Figure 9.

Reduced phosphorylation of the MAPK-binding motif of Byr1 reduce cell differentiation and sporulation. (a) A schematic that illustrates the two cell fates a cell can adopt after limitation. Following nitrogen stress (a reduction in nitrogen supply or quality), cells advance mitotic commitment and divide at reduced size.
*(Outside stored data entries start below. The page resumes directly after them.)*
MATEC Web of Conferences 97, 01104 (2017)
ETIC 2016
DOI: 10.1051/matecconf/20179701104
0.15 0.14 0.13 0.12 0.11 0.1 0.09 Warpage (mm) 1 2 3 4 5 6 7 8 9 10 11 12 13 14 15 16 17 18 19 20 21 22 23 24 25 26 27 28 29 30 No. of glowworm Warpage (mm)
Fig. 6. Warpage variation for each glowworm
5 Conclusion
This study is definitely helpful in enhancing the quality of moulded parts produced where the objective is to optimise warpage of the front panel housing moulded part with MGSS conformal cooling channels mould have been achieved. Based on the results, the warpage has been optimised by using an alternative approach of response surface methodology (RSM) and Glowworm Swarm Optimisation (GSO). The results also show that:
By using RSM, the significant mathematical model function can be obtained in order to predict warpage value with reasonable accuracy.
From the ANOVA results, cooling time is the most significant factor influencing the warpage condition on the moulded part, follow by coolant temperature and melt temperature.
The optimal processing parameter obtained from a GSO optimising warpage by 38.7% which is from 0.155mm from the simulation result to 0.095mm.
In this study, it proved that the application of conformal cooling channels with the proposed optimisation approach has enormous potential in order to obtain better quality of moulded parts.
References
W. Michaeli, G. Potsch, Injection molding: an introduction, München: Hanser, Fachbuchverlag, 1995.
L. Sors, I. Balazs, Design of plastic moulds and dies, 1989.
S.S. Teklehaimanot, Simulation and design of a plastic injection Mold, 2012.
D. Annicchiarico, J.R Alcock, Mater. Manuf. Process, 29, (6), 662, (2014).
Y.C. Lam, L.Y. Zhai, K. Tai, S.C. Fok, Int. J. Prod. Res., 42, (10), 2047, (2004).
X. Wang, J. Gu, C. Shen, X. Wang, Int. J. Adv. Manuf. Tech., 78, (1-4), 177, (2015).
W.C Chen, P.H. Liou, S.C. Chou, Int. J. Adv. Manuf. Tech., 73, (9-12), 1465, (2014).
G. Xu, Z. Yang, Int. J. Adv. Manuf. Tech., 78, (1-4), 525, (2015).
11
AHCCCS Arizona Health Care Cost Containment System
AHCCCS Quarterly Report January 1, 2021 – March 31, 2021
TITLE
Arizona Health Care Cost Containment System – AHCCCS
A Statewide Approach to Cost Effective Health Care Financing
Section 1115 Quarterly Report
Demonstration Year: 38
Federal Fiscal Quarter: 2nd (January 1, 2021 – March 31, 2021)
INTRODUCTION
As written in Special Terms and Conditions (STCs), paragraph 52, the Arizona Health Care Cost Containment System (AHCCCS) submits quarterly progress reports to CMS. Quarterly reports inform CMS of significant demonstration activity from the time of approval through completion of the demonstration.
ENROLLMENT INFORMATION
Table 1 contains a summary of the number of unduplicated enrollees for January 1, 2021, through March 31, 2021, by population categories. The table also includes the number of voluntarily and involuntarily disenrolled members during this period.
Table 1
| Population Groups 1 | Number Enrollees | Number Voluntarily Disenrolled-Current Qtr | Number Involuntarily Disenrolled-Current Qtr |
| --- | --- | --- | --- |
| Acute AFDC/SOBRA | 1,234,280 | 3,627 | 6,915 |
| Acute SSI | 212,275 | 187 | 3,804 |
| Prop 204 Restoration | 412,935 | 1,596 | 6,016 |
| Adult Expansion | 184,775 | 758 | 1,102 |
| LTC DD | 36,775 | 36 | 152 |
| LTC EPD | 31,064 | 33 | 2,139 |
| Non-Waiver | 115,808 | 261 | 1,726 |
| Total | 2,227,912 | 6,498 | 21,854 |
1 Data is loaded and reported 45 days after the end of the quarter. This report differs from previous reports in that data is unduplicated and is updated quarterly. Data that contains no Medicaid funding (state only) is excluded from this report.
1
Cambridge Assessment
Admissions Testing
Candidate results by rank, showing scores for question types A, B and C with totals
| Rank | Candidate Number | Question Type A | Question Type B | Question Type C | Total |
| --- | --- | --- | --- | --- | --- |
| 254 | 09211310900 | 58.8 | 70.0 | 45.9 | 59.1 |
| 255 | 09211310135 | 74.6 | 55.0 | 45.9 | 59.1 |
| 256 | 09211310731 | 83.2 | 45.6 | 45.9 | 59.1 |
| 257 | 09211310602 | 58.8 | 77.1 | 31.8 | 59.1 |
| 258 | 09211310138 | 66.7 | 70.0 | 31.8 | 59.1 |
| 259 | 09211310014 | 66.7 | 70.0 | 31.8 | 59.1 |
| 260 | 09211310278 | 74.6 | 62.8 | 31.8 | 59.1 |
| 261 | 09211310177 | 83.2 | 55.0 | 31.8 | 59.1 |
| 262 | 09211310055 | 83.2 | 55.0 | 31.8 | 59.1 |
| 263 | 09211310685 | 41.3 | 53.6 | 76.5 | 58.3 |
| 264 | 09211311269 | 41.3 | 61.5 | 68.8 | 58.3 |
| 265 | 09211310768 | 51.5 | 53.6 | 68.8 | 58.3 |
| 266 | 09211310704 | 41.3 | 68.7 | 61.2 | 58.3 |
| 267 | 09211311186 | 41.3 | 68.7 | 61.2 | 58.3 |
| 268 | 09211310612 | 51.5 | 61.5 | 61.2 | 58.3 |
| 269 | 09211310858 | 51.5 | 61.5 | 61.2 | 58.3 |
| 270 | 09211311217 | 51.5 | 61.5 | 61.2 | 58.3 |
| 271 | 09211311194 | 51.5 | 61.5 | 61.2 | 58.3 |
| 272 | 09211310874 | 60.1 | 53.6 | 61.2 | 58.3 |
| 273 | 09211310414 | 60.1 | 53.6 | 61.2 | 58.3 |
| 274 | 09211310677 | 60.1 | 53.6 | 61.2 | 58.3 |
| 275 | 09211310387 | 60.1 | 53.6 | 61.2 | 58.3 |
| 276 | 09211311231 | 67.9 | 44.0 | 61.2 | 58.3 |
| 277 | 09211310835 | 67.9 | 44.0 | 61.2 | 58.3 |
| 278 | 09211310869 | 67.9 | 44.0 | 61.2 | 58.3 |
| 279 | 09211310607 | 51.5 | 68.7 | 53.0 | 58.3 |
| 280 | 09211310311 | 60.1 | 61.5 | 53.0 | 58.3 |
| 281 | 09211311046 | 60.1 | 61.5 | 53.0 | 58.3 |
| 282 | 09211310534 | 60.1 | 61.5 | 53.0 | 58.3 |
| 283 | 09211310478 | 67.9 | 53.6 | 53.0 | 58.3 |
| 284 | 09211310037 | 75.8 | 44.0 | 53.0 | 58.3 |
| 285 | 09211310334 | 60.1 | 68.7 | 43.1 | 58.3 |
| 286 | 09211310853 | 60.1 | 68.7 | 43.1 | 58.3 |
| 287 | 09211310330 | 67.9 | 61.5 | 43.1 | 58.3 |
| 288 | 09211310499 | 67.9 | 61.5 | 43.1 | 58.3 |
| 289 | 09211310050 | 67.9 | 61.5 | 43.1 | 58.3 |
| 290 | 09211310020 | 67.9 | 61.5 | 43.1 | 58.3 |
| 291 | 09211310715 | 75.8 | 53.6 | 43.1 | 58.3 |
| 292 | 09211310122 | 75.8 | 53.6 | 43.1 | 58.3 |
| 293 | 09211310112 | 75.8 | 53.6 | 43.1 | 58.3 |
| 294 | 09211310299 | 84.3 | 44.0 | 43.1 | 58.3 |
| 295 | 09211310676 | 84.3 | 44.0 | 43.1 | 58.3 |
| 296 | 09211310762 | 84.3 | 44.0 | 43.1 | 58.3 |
After nitrogen starvation (complete removal of a nitrogen source), cells leave the cell cycle and undergo sexual differentiation meiosis and sporulation. (b) An amino acid sequence alignment of S. pombe Byr1 and its human orthologue MEK1. Byr1 serine 22 and MEK1 serine 24 are shown in red. (c) Biological readout of Byr1 activity for phosphorylation site mutants of Byr1 serine 22 upon nitrogen starvation or nitrogen stress: an analysis of the ability to differentiate to form a zygote with 4 spores after 18 h of either nitrogen stress or nitrogen starvation on agar plates, 500 cells were counted. n = 3 with the standard error indicated. **p = 0.01; ***p ≤ 0.001 ****p ≤ 0.0001 (ANOVA, with Tukey's multiple comparison test). (d) Cells were grown in MSL to a cell density of 1.8 × 10⁶ cells ml⁻¹ and then filtered and resuspended in prewarmed MSL minus nitrogen at same density as the original culture. Western blot analysis of total protein extracts from indicated strains after 6 h of nitrogen starvation. Phosphorylation of the Byr1 substrates Spk1 of threonine 199 and tyrosine 201, function as a biochemical readout of Byr1 MAPK kinase activity. n = 3 with the standard error indicated **p = 0.01. (Student's t-test). Ponceau S staining of the western blot membrane has been included as a loading control. (e) Schematic of the role of Byr1.S22 phosphorylation. Phosphorylation at serine 22 is diminished after nitrogen stress in order to stop cells from invoking a full commitment to sexual differentiation until the nitrogen loss is complete.